# Some more Beer Bread



## got14u (Mar 6, 2010)

Well I was itching to use my new kitchen aid mixer so what better then some beer bread. My son wanted to make it so I just supervised. Here is the recipe I used but I added a twist with some green diced chiles.
BEER BREAD
• 1  package active dry yeast
• 1/4 cup warm water
• 1 cup beer, room temperature
• 1 tbsp cream cheese
• 1 tbsp sugar
• 1-1/2 tsp salt
• 3 cups bread flour
1. In small bowl, mix water and yeast. Stir until yeast is dissolved.
2. In large bowl, add beer, cream cheese, sugar, and salt. Pour in yeast and stir.
3. Mix in 2-1/2 cups flour. Turn out onto floured board and knead in the remaining half cup of flour or until the dough is soft and smooth.
4. Put dough in greased bowl and turn dough so that the top is greased. Cover and let rise in warm place for about 60 minutes, or until double in size.
5. Punch down dough with your fist. Turn dough out onto floured board and knead for about 1 minute.
6. Preheat oven 375 degrees F.
7. Form dough into 1 loaf. Put into buttered bread pan. Cover and let rise until double in size, about 30 minutes.
8. Score dough by cutting three slashes across the top with a sharp knife.
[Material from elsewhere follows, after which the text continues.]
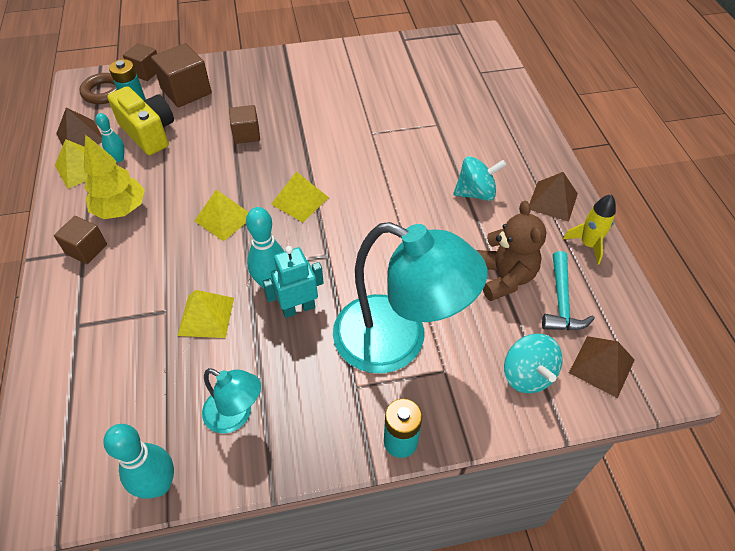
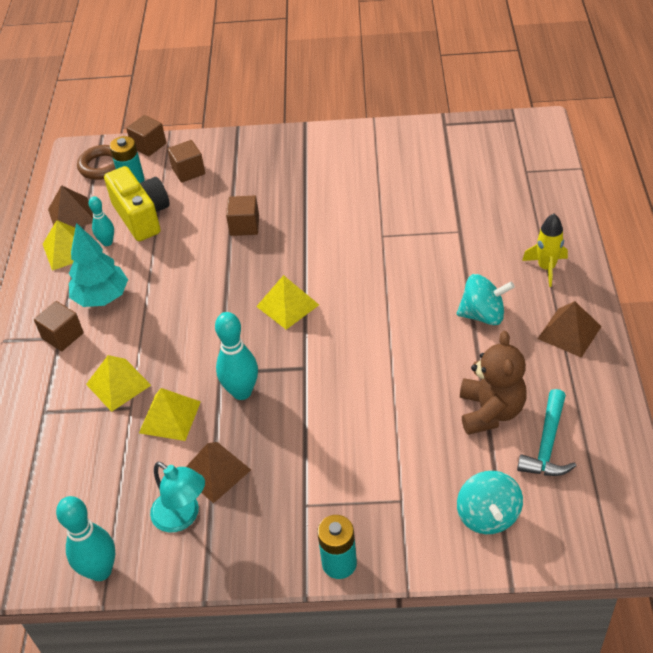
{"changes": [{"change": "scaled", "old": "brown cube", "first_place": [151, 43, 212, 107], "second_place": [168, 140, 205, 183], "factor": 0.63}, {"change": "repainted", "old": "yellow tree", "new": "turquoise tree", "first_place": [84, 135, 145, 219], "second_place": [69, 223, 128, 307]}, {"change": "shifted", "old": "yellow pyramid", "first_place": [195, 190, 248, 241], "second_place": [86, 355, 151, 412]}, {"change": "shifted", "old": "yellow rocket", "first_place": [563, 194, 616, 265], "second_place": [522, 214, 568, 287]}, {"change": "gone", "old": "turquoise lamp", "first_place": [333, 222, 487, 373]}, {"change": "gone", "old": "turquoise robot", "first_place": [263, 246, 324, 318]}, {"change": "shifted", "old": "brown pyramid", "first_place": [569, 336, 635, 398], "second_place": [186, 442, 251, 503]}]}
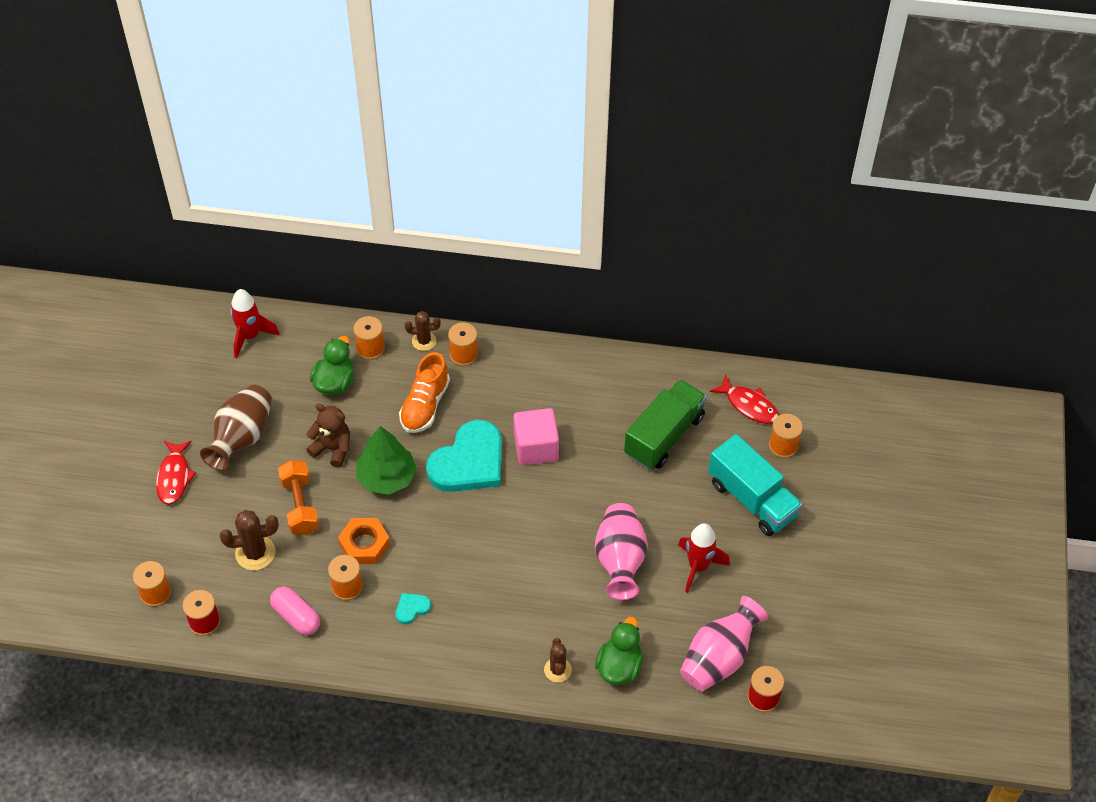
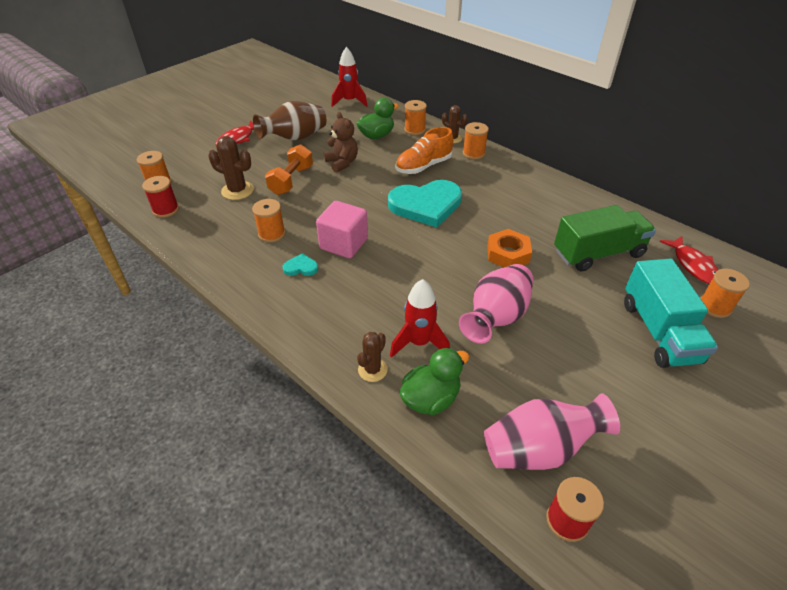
{"changes": [{"change": "shifted", "old": "pink cube", "first_place": [513, 408, 559, 465], "second_place": [316, 201, 368, 258]}, {"change": "gone", "old": "green tree", "first_place": [356, 426, 417, 495]}, {"change": "shifted", "old": "orange nut", "first_place": [338, 518, 390, 564], "second_place": [487, 229, 532, 267]}, {"change": "shifted", "old": "red rocket", "first_place": [678, 523, 730, 593], "second_place": [390, 279, 450, 358]}, {"change": "gone", "old": "pink capsule", "first_place": [270, 587, 320, 635]}]}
Put in oven and bake for about 45 minutes or until golden brown.
9. Turn out bread and let cool on a rack or dishtowel.

the beginnings

mixing away


Just about done needing with the mixer

setting to rise

I will update when done....thanks for lookin


----------



## got14u (Mar 6, 2010)

Here's the finished loafs...man does that green chile add a great flavor...next time I will add 2 of the little cans tho


----------



## DanMcG (Mar 6, 2010)

They look great, I like the added pepper idea. 
how about a slice-view


----------



## bassman (Mar 6, 2010)

Great looking bread!  That would go good with a hot bowl of venison chili.


----------



## morkdach (Mar 6, 2010)

oh ya what Basman said ^^^^^^^^^^^^^^^^^^^^^^^^^^.
thanks for the qview.


----------



## rdknb (Mar 6, 2010)

looks good, well done. I love bread


----------



## got14u (Mar 6, 2010)

I'll get one up...It was late and I was ready for bed...I like the idea of some venison chili...I have some backstrap left maybe I will do that today.


----------